Résultat sans appel. Et sans rappel, car tout a été dit. Ou presque.

En sortant, dans un silence d’auditeurs tus, un spectateur ose parler pour dire à son amie : Le dernier m’a tué.  Tus et tués, nous le sommes. Et ma fille, Mélissa, avec toute la malice ironique de l’adolescence, me glisse : T’es d’accord avec moi. Ce n’était pas bien.  Vraiment pas.

De retour en France, la musique de Carlos Aguirre a évidemment changé de statut pour nous. Sa musique semble plus proche, plus naturelle. Comme le dit Boris Gourévitch plus haut, elle provoque des sensations, elle interagit avec nos émotions.

Avec la création du Festival Tangopostale de Toulouse début 2009, je me suis trouvé chargé de piloter la programmation artistique de la première édition en quelques semaines. Le pianiste argentin Roberto Navarro, ami et résident à Toulouse depuis quelques années à l’époque, nous a fortement incités à inviter Carlos Aguirre.

Trouver un musicien qui vit loin de la foule déchainée des grandes villes – en dehors de quelques escapades musicales – n’était pas chose facile. Ce n’est que grâce au réseau de Roberto, originaire de Concordia dans la province d’Entre-Rios, et la collaboration de Lucas Frontini déjà mentionné, que nous avons pu le joindre. Par téléphone.

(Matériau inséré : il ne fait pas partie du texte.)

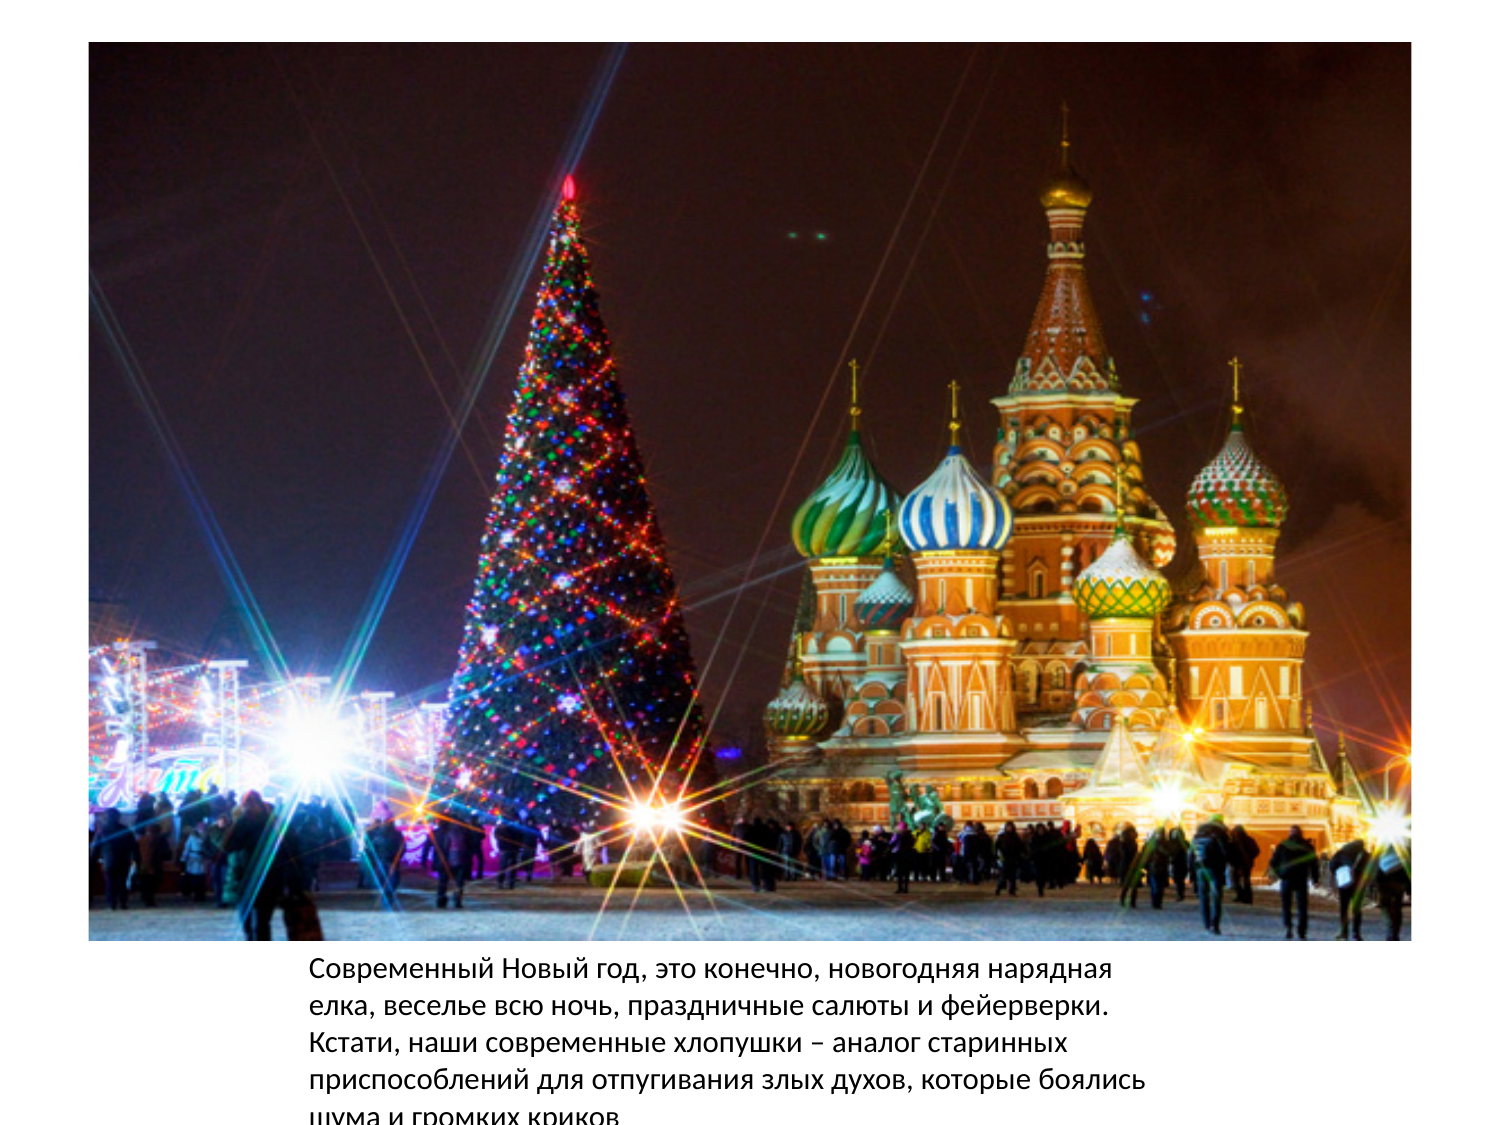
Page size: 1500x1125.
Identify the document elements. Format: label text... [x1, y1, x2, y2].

list Современный Новый год, это конечно, новогодняя нарядная елка, веселье всю ночь, праздничные салюты и фейерверки. Кстати, наши современные хлопушки – аналог старинных приспособлений для отпугивания злых духов, которые боялись шума и громких криков [294, 949, 1194, 1125]
picture [88, 42, 1412, 941]
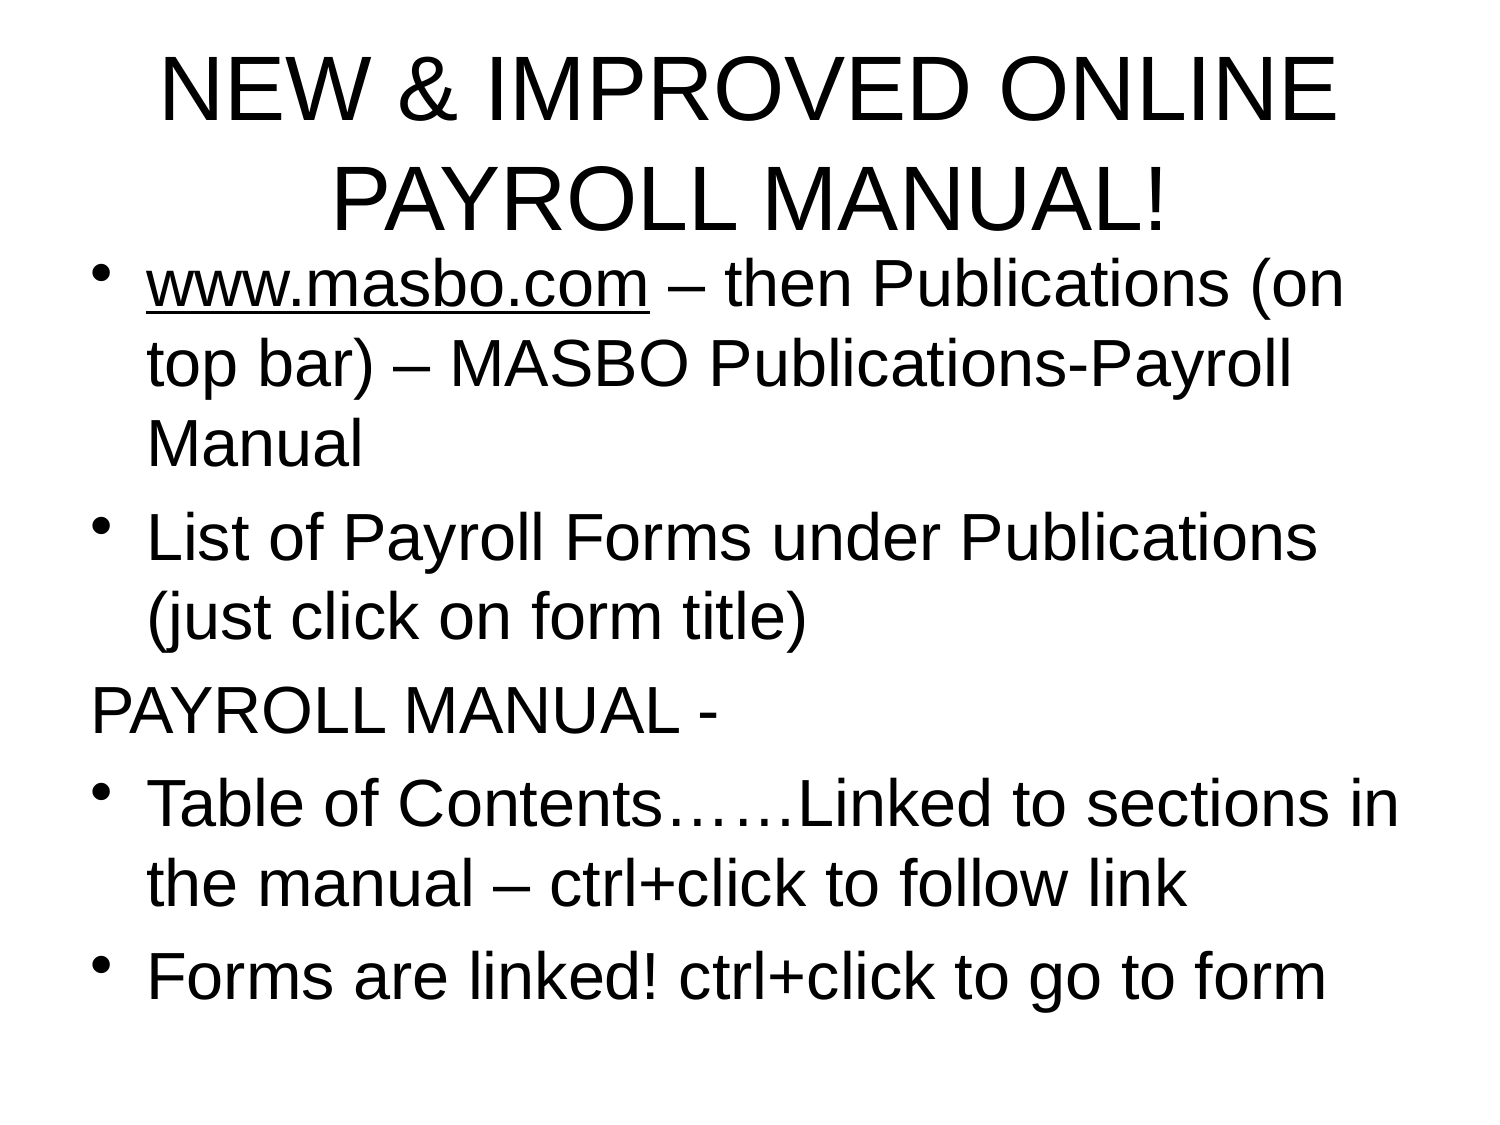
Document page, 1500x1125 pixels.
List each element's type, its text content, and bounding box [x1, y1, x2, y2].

title NEW & IMPROVED ONLINE PAYROLL MANUAL! [75, 45, 1425, 232]
list www.masbo.com – then Publications (on top bar) – MASBO Publications-Payroll Manual List of Payroll Forms under Publications (just click on form title) PAYROLL MANUAL - Table of Contents……Linked to sections in the manual – ctrl+click to follow link Forms are linked! ctrl+click to go to form [75, 232, 1425, 1100]
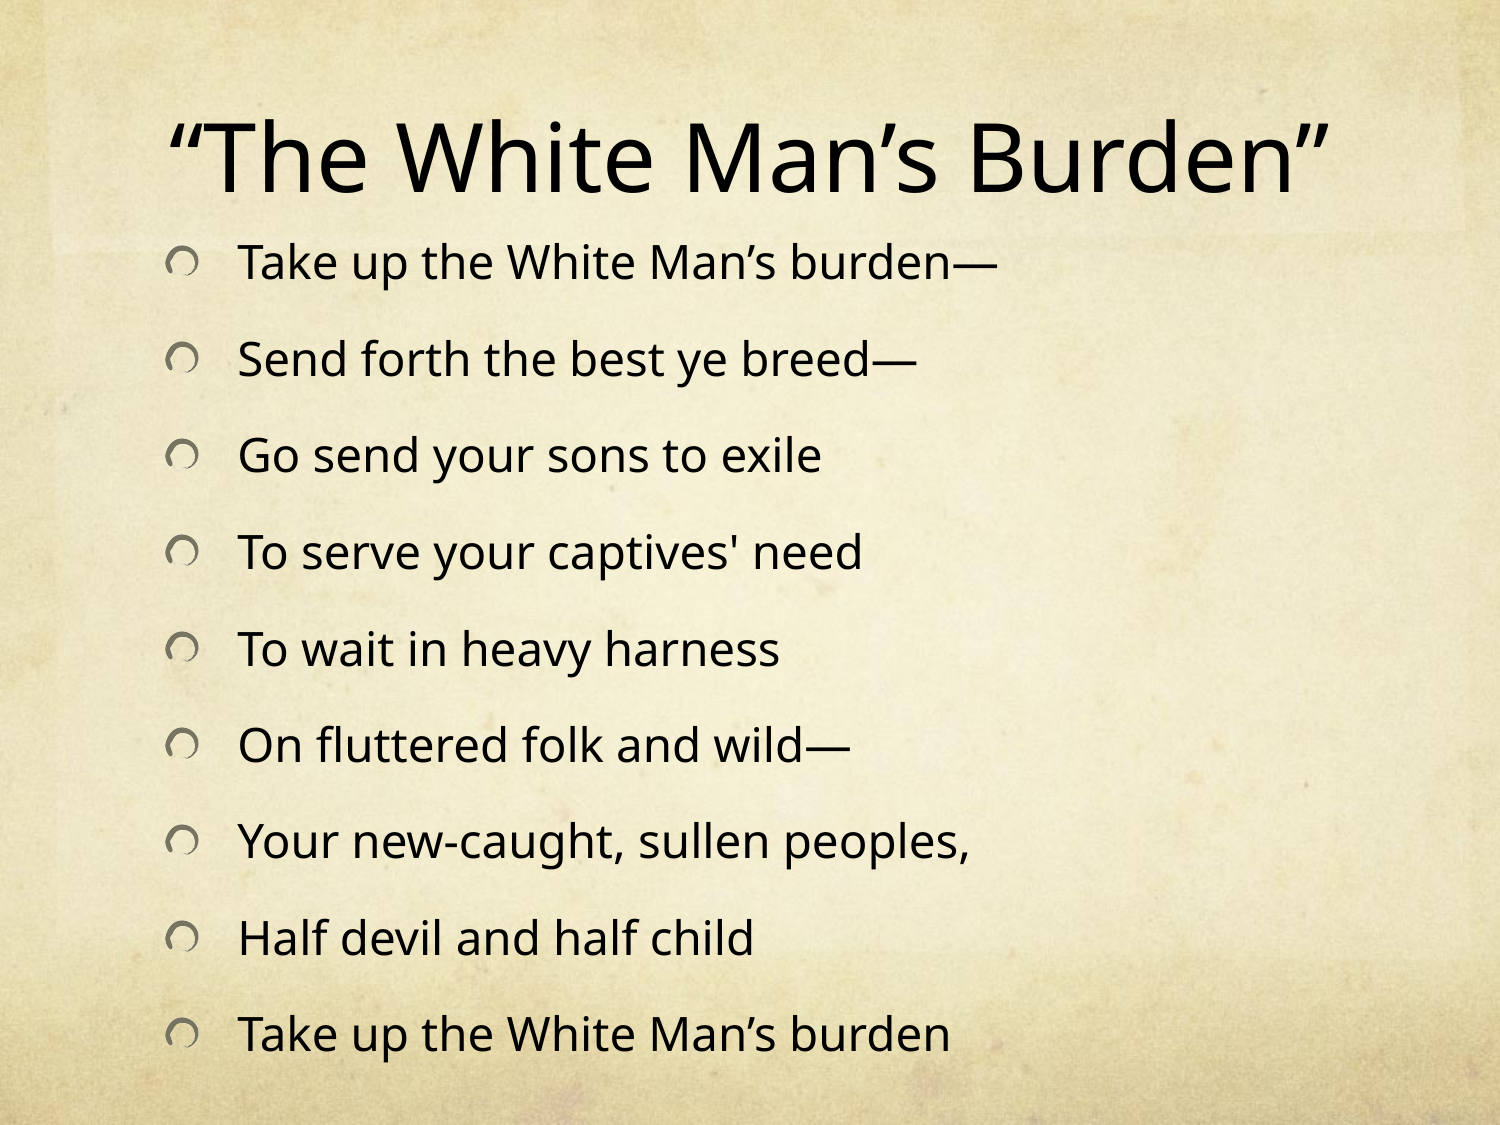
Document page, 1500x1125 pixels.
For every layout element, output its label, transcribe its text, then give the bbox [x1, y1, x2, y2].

list Take up the White Man’s burden— Send forth the best ye breed— Go send your sons to exile To serve your captives' need To wait in heavy harness On fluttered folk and wild— Your new-caught, sullen peoples, Half devil and half child Take up the White Man’s burden [150, 224, 1350, 1070]
title “The White Man’s Burden” [150, 82, 1350, 224]
picture [0, 0, 1500, 1125]
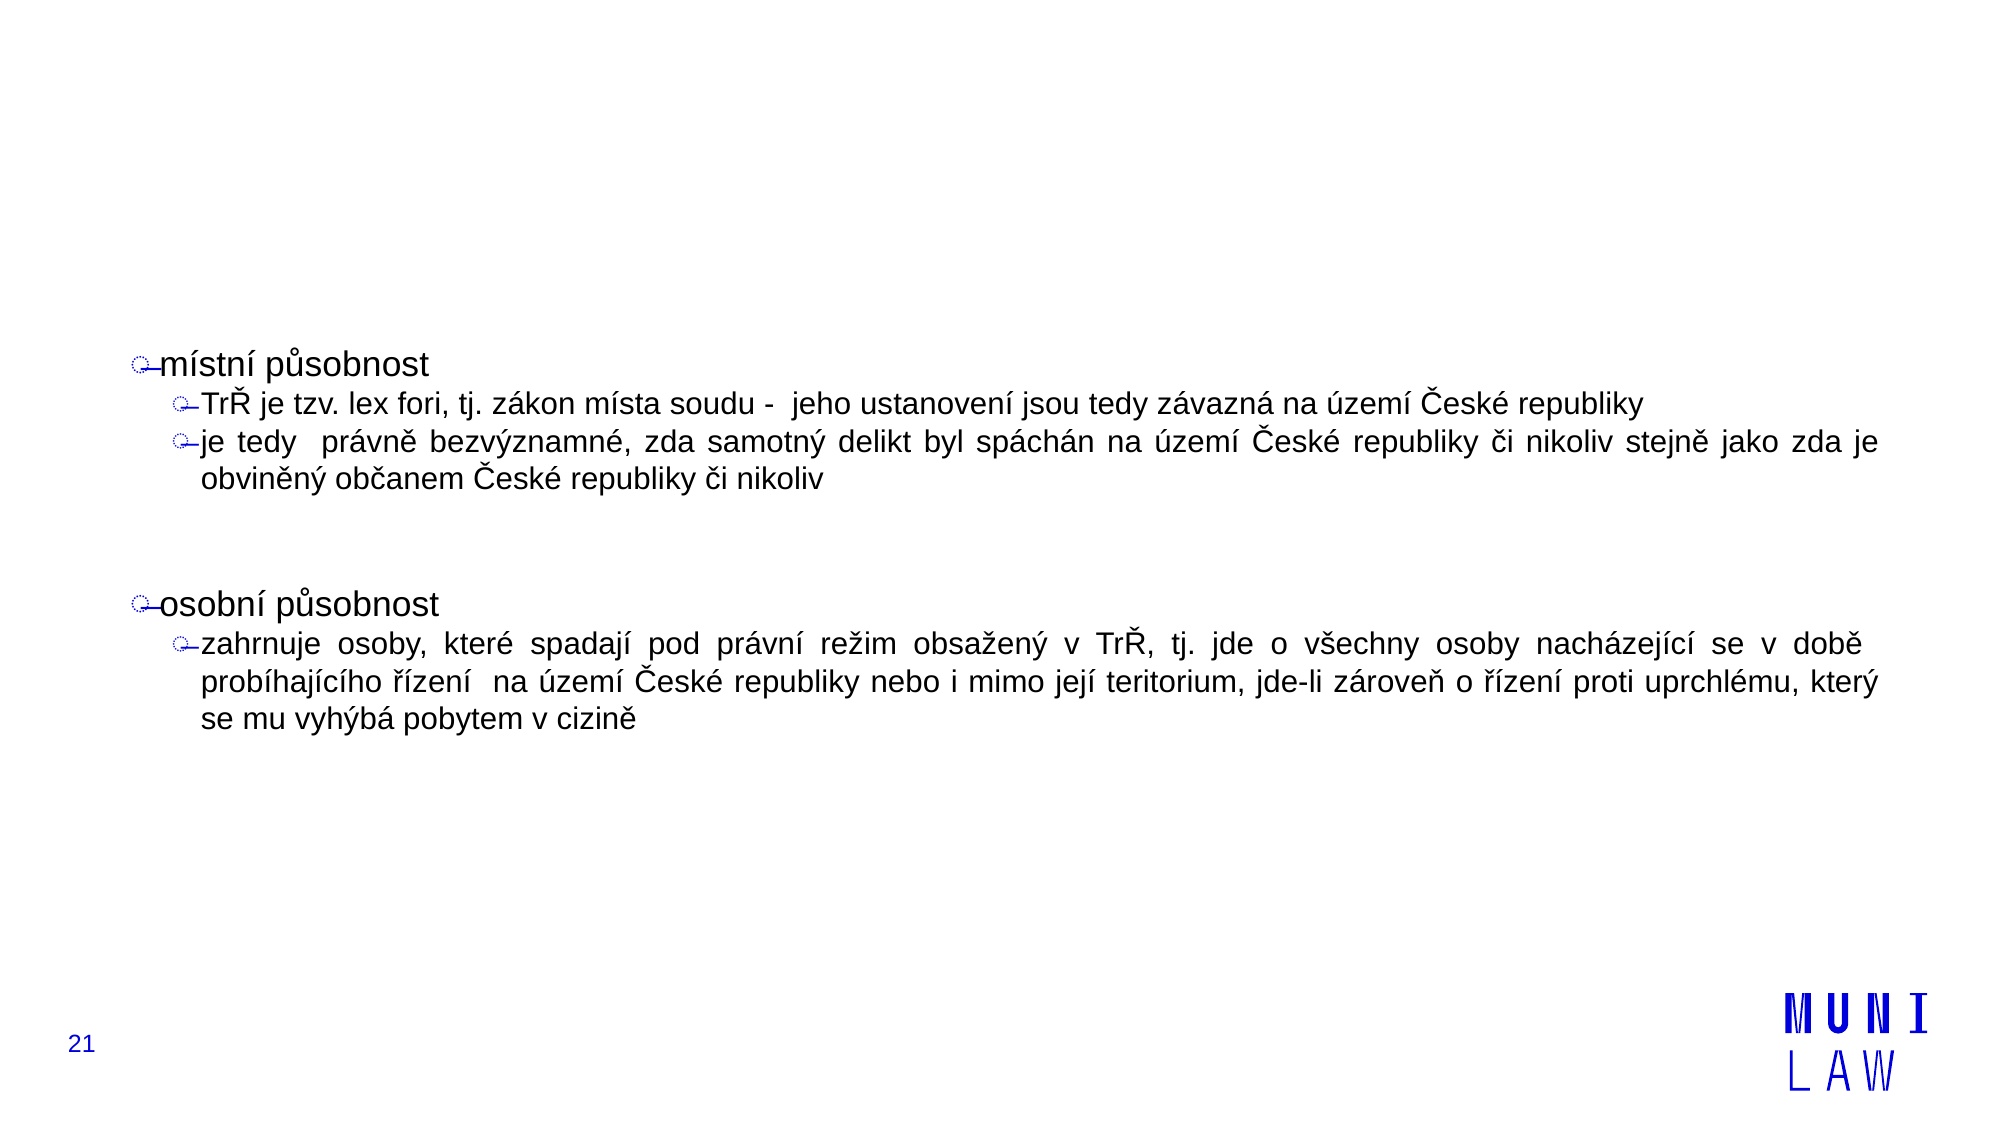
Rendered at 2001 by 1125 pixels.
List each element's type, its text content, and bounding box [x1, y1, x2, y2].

slide_number 21 [67, 1021, 110, 1063]
list místní působnost TrŘ je tzv. lex fori, tj. zákon místa soudu - jeho ustanovení jsou tedy závazná na území České republiky je tedy právně bezvýznamné, zda samotný delikt byl spáchán na území České republiky či nikoliv stejně jako zda je obviněný občanem České republiky či nikoliv osobní působnost zahrnuje osoby, které spadají pod právní režim obsažený v TrŘ, tj. jde o všechny osoby nacházející se v době probíhajícího řízení na území České republiky nebo i mimo její teritorium, jde-li zároveň o řízení proti uprchlému, který se mu vyhýbá pobytem v cizině [118, 277, 1883, 957]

Plus qu’étonné par notre appel improbable, Carlos accepte la proposition de venir jouer deux concerts et d’animer un stage de musique en collaboration avec la chanteuse Eleonora Eubel à Toulouse en juillet 2009.

Le Festival Tangopostale a fait preuve d’une grande ouverture d’esprit en acceptant d’inclure le folklore argentin dans un festival de tango à une époque où le folklore occupait une place très anecdotique dans la tête des tangueros européens.

Un enregistrement vidéo du concert à l’Auditorium de St Pierre des Cuisines fait par Jean-Guilhem Cailton existe. Carlos Aguirre a invité Eleonaora Eubel à partager deux chansons sur scène. Voici la célèbre Cancion del jangadero :

Pour finir ce portrait de la rencontre avec Carlos Aguirre, j’aimerais citer un extrait d’un texte de la main de Vidal Rojas, guitariste et musicologue documentaliste. Au titre d’Éloge de Carlos Aguirre, cet écrit rare était destiné à appuyer la venue d’un artiste inconnu à Toulouse en 2009.

Je trouve que ces mots restent aussi clairvoyants qu’au jour de leur parution, et traduisent bien l’intensité tranquille que je perçois chez Carlos Aguirre.

Carlos Aguirre suit le chemin tracé par ses glorieux aînés. Dans sa musique on retrouve tous les ingrédients de la Música Criolla. On se remet à penser à Luis Amaya, Los Cantores de Quilla Huasi, Los Andariegos, Alfredo Zitarrosa, tous ces artistes mythiques qui ont écrit les pages d’or de cette culture. En les alliant, grâce à la magie de l’art de Carlos Aguirre, à la sophistication harmonique d’un Bill Evans, à l’innovation créatrice de Jaco Pastorius, sans oublier l’influence de l’immense voisin : le Brésil.